How to Housebreak Your Puppy Using Paper or Pads

If you own a puppy that lives inside of your home, then you know the trials and tribulations of trying to figure out how to housebreak your puppy so that it doesn’t soil your floors, carpets, and furniture. While there are a variety of methods available for housebreaking a dog – ranging from crate training to bell training – many of those options can be slow to work with certain breeds of dogs. Very small dogs, especially, often find it difficult to go to the bathroom outdoors – particularly when they are very young. Due to their size and natural submissiveness, many of these breeds are prone to submissive urination or feel intimidated when outside.

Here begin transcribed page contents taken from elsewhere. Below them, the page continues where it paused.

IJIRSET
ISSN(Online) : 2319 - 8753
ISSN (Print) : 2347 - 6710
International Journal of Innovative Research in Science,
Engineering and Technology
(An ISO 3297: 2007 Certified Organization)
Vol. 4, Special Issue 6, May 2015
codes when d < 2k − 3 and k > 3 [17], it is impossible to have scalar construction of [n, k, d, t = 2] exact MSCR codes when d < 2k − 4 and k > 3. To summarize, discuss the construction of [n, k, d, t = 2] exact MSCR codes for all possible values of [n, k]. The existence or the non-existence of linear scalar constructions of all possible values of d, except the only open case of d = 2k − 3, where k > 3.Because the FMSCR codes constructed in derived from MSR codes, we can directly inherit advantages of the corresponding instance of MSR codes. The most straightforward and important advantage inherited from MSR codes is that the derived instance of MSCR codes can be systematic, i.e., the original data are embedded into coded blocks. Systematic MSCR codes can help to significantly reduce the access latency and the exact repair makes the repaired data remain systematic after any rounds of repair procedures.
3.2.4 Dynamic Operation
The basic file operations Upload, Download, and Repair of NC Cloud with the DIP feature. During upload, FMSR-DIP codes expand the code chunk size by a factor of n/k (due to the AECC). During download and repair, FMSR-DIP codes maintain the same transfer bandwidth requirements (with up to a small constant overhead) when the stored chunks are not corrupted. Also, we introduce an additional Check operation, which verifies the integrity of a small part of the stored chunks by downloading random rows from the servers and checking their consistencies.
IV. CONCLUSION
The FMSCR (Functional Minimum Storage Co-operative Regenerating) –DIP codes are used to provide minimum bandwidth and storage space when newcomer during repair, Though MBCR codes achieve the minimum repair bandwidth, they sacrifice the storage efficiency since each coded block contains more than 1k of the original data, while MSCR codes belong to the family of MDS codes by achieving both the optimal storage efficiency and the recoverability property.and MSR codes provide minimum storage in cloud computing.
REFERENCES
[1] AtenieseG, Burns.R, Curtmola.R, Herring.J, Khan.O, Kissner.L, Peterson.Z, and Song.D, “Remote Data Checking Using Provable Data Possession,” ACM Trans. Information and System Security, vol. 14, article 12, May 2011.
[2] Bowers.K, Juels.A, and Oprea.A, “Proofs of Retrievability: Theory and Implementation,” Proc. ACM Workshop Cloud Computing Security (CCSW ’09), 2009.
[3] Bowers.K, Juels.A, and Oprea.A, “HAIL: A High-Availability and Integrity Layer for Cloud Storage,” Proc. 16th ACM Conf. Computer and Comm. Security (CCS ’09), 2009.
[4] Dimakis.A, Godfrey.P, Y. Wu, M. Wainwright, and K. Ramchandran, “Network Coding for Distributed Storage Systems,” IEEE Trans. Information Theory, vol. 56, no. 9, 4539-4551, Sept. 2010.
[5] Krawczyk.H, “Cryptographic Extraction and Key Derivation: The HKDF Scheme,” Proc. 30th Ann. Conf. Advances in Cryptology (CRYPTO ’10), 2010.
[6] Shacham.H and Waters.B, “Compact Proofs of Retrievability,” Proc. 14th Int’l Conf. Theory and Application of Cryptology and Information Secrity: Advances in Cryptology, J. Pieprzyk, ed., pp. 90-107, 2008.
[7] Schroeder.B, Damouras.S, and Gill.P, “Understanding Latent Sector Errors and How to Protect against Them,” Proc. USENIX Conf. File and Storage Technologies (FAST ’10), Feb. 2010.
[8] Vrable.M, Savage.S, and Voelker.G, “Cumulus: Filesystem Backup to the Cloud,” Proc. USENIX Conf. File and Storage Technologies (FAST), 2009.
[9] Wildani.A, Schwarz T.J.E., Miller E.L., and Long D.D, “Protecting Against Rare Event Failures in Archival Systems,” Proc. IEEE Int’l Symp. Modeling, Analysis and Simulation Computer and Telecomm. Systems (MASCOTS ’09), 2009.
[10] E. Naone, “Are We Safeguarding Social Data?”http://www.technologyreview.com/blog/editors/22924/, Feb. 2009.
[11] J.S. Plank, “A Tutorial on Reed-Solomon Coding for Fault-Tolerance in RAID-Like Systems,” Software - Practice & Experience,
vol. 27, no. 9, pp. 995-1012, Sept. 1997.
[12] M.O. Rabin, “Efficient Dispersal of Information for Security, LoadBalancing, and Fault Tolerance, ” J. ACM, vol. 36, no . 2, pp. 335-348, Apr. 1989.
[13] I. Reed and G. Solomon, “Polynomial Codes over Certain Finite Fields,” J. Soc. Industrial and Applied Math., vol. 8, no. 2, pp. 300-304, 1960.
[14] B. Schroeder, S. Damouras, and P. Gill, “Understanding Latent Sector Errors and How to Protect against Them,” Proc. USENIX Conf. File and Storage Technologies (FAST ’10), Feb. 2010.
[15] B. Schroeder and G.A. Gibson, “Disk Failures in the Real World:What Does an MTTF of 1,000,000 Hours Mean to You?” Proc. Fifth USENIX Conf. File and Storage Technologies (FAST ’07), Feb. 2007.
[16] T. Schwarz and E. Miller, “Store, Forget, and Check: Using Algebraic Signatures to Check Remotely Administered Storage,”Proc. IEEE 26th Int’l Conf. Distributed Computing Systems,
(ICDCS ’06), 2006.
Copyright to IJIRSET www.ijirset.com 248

Because of these tendencies, you may want to consider learning how to housebreak your puppy with paper or treated pads. Once the puppy is a little older, he will feel more comfortable going to the bathroom in the great outdoors. However, paper or pad training can help to make your puppy feel more secure in its environment during the early stages of its life.

There is a natural progression involved in learning how to housebreak your puppy using paper or pads. In the beginning, you place papers or pre-scented pads in a designated area of your home. This is the area you want your new puppy to use for its toilet training. Whenever you see the puppy sniffing the floor, walking around, or squatting, you gently take it over to the papered area and tell them to “go potty”. Be sure to congratulate and praise the puppy after it has successfully gone to the bathroom.

In a very short period of time, most dogs will learn that they need to only go to the bathroom on the papers or pads. When your puppy has reached that stage, you begin to move the papers closer to the door, or set up another paper or pad station outside of the house. When learning how to housebreak your puppy using paper or pads, you should always keep in mind that the goal is to transition the puppy from going to the toilet indoors to going outdoors.

As your puppy gradually begins to understand what is expected of it, the need for papers or pads inside the home can be eliminated. Soon after that, any papers or pads that you have been using outdoors can also be removed, and the puppy should be acclimated to going to the bathroom in the designated spots outside. For extremely small or nervous dogs, the weeks of paper and pad training, combined with the gradual introduction to the “outside toilet area”, will have allowed the animal to gain more and more confidence. Spontaneous and nervous urination will have either be greatly reduced or eliminated altogether.

Learning how to housebreak your puppy with paper or pads is not complicated, but it does require more cleanup that some other methods. You will want to be sure to use a strong cleanser and deodorizer to clean the toilet area inside the home – particularly after your dog has graduated to going outside. Any lingering scent in the area may encourage the puppy to occasionally relieve itself in that same area. Also, be aware that this method – though it may be many pet owners’ best option - can sometimes take several weeks longer than other approaches.